Bisnis.com, JAKARTA – Rencana pemindahan ibu kota negara pemerintah dikhawatirkan akan membebani APBN.
Ekonom Indef CORE Indonesia mengatakan total biaya yang disampaikan Bappenas sebesar Rp466 triliun itu belum memasukkan pembengkakan yang terjadi akibat spekulasi lahan.
"Biaya pembebasan lahan mahal karena ulah spekulan tanah. Tidak semua tanah akan disediakan oleh tanah negara, karena skala kebutuhan yang cukup besar, kontur tanah, dan sebagainya," ujar Bhima.
Sementara itu, biaya lain juga bisa muncul misalnya force majeur karena faktor krisis harus dimasukkan dalam budget.

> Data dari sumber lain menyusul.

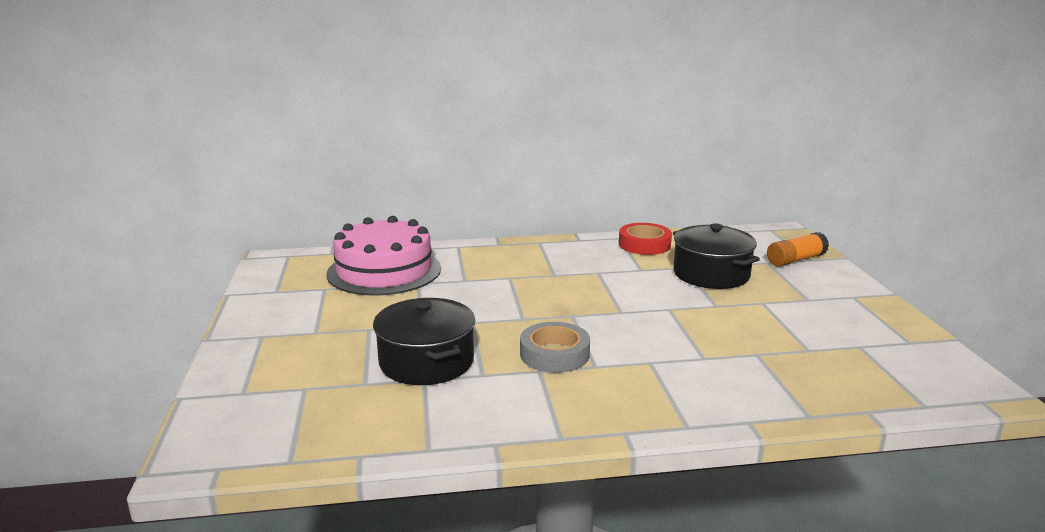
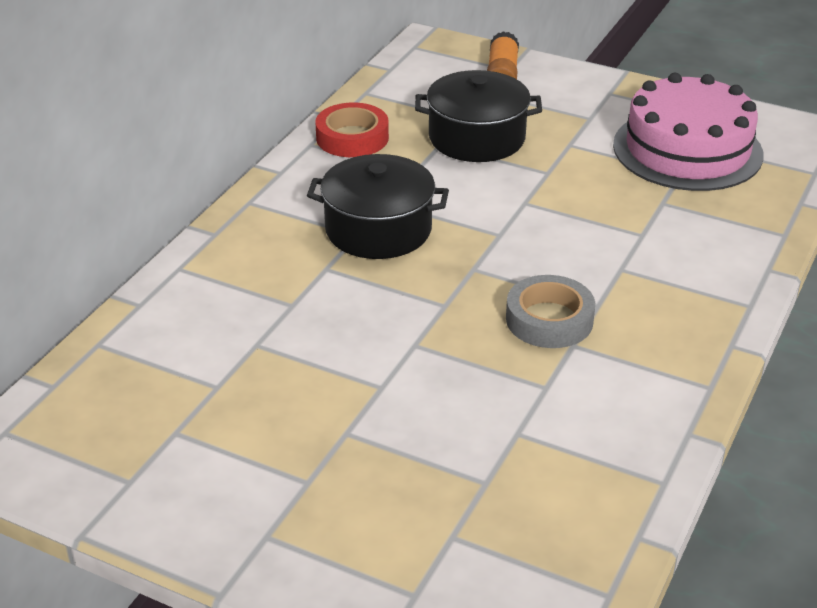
camera: 55 degrees left, 15 degrees up
pink cake [327,216,441,295] -> pink cake moved to [613,73,763,191]
black pot [373,298,475,385] -> black pot moved to [307,154,449,259]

Dia mencontohkan kasus Putrajaya Malaysia saat dibangun ibu kota sempat bengkak dananya karena krisis finansial 1998.
"Konsekuensi dari mahalnya biaya itu akan menambah defisit APBN dan utang pemerintah jadi untuk saat ini tidak layak secara ekonomi," kata Bhima.
Terkait dengan isu inflasi, dia menilai pemindahan inflasi karena arus urbanisasi ke tempat baru menaikkan harga kebetuhan pokok. "Ini bisa menekan daya beli masyarakat sekitar ibu kota yang baru.".
Tidak hanya itu, dia khawatir ketimpangan di ibu kota baru makin melebar akibat imbas pendatang yang lebih mampu secara ekonomi dengan penduduk lokal yang miskin.
"Kalau mau pindah ibu kota perlu dipikirkan nasib warga lokal jangan hanya jadi penonton. Ketimpangan yang tinggi bisa ciptakan kriminalitasm bahkan leih buruk dari Jakarta," ujar Bhima.